Il est plus de 10 heures. Le soleil batifole avec les flèdizè qui s’ouvrent gaiement à ses chaudes caresses. De nouveaux oiseaux maintenant familiers, donnent un joyeux concert dans les arbres transformés en estrade pour l’occasion. Quelques abeilles butinent consciencieusement les hibiscus alignés le long des murs. La nature se réveille, toute fraîche après une pluvieuse nuit.
Elle regarde avec nostalgie ce joyeux spectacle à travers la grande baie vitrée de cette chambre devenue sienne depuis quelques mois. Elle n’a aucune envie d’en sortir, malgré ce petit creux à l’estomac qui s’agrandit de plus en plus. Elle est encore étendue nonchalamment sur le grand lit faisant face au jardin. Elle écoute de la musique. D’instinct, elle avait choisi une « playlist » accordée à son humeur. Des chansons mélodieuses se succèdent et remplissent l’air de mélancolie. Elle pense à sa terre natale, secouée depuis de longues années par un chaos interminable.
Elle donnerait tout pour apaiser ce « Mal du pays » que la voix de Manno Charlemagne ravive dans son âme. Elle a un mal fou de son Haïti chérie. Perdue dans ses pensées, elle entend le chant de la mer dont les vagues viennent lécher langoureusement le sable chaud de la plage. Cette étendue bleue lui manque terriblement sur cette terre entourée de terres. Elle s’y voit, sereine, plongée jusqu’au cou, abandonnée à son doux ballottement. À ses narines afflue l’odeur du lambi boucané. Le souvenir du savoureux poisson rose savamment épicé noie brusquement sa bouche d’un grand jet de salive qui de peu la ferait s’étrangler.
Ses joues seraient également inondées d’une avalasse de larmes sans cette voix qui, l’arrachant à sa rêverie, l’appelle dans l’escalier et se rapproche d’elle de plus en plus. Elle avait complètement oublié la jeune fille qui avait promis à son fils de venir lui faire nos fameux pate kòde dont ce dernier raffole. Furtivement, elle essuie deux grosses perles rebelles qui s’échappent malgré elle par les coins de ses yeux. Elle veut à tout prix éviter d’étaler son chagrin au grand jour. Elle n’aura pas ainsi à répondre à des questions qui ne feraient qu’augmenter son mal-être.
Deux petits coups frappent à la porte.
- Entre, dit-elle à sa visiteuse.
- Bonjour Sabine, lui répond cette dernière en lui plantant un gentil baiser sur la joue droite.

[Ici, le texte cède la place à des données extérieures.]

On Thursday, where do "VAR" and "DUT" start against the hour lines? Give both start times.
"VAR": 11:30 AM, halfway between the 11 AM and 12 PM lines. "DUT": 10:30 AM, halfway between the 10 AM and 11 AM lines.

- Bonjour Farah ! Merci d’être venue. Papou va être ravi de manger les pâtés. Il ne cesse d’en parler depuis ta proposition de lui en préparer. Il veut même t’assister afin d’apprendre la recette.
- Une promesse est une dette, comme on dit chez nous, répond cette fille du pays.
Puis, elle ajoute :
- Dis donc, tu es encore au lit à cette heure ? Madame is living her best life!

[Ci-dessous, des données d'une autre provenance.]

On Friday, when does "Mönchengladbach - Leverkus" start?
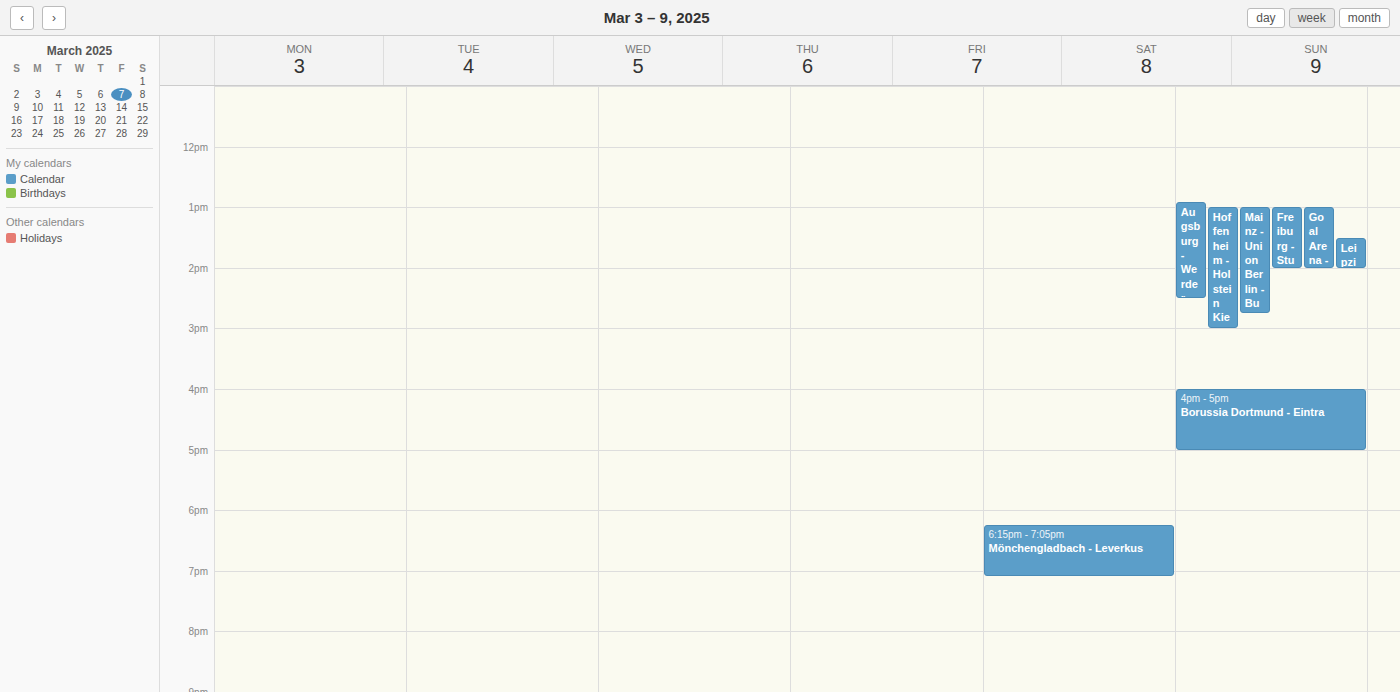
6:15 PM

À cette remarque, Sabine se demande si elle doit rire ou pleurer.
Depuis son arrivée dans ce pays séparé du sien par des océans, elle est convertie par la force des choses en mère au foyer. Sans aucun doute, il s'agit de l’une des tâches les plus nobles au monde, mais pour la professionnelle accomplie, femme éprise d’autonomie, il faut bien plus pour son plein épanouissement. Pour elle, ce n’est certainement pas la situation la plus enviable. Et voilà que l’on croit qu’elle se la coule douce en menant sa meilleure vie sans les couleurs, les parfums, les saveurs et les gens de sa terre. Quelle ironie ! Finalement, elle prend le parti d’en rire en se disant malicieusement : « pourquoi pas ?» Et pour mettre en pratique sa résolution, elle dédie un large sourire à son amie en guise de réponse puis s’étire paresseusement, décidée à rendre sa matinée aussi grasse que possible. On dirait que par magie, même le vide de son estomac s’était rempli.

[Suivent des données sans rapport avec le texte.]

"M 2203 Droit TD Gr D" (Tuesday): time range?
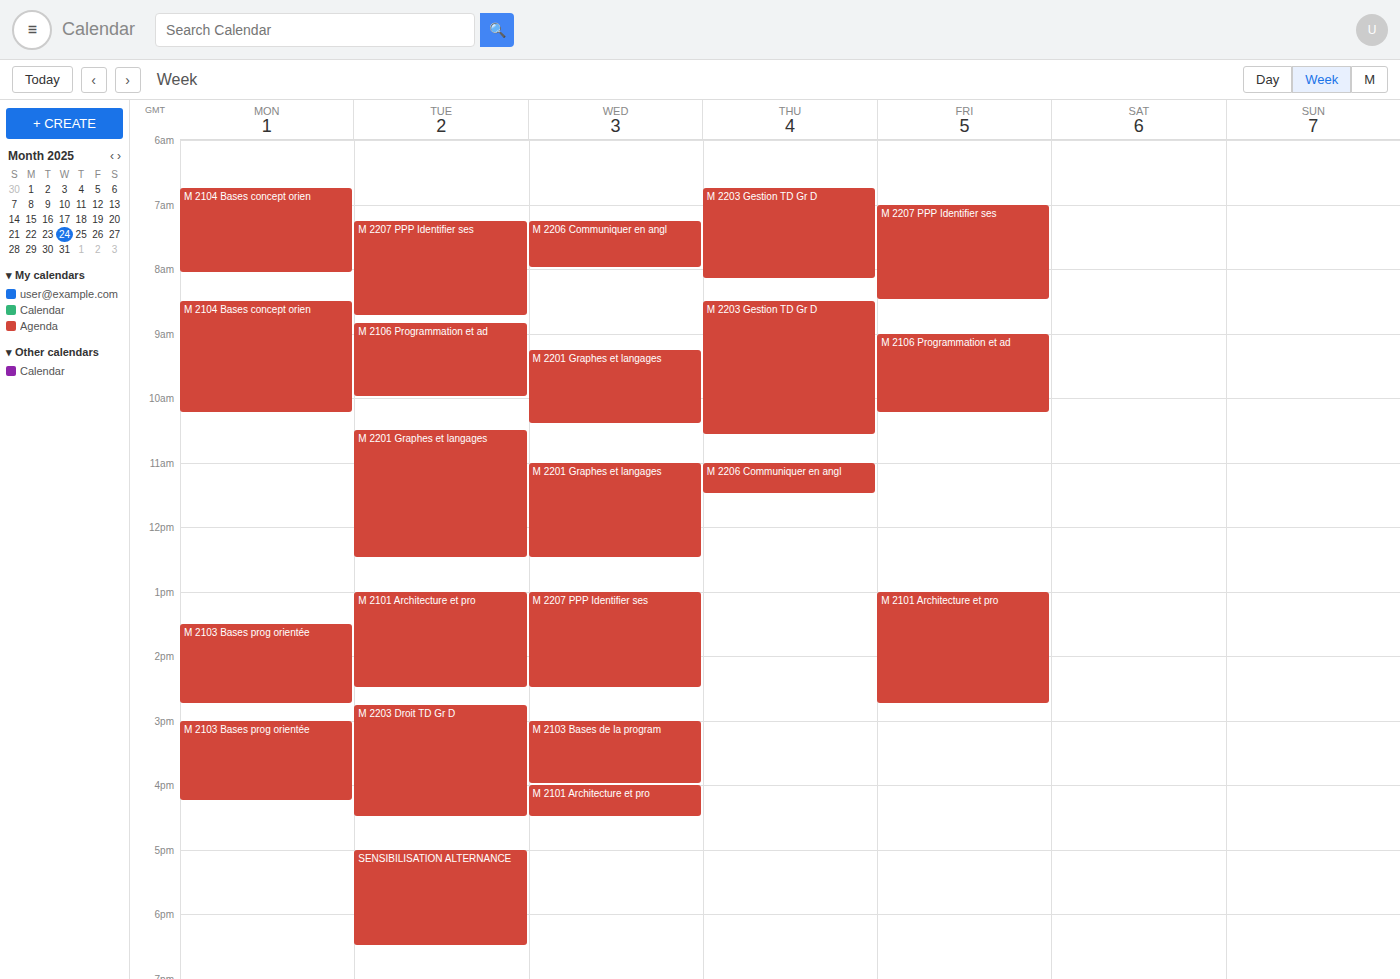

Son coup de blues dissipé, elle change par réflexe de style musical. Des notes vives de « konpa » chassent immédiatement la tristesse du moment qui rendait l’atmosphère brumeuse.
Mais, cet épisode augmente de quelques bons grammes sa sagesse, la rendant encore plus déterminée que jamais à ne rien juger sur les apparences, spécialement celles qui trompent sur la vraie vie d’autrui.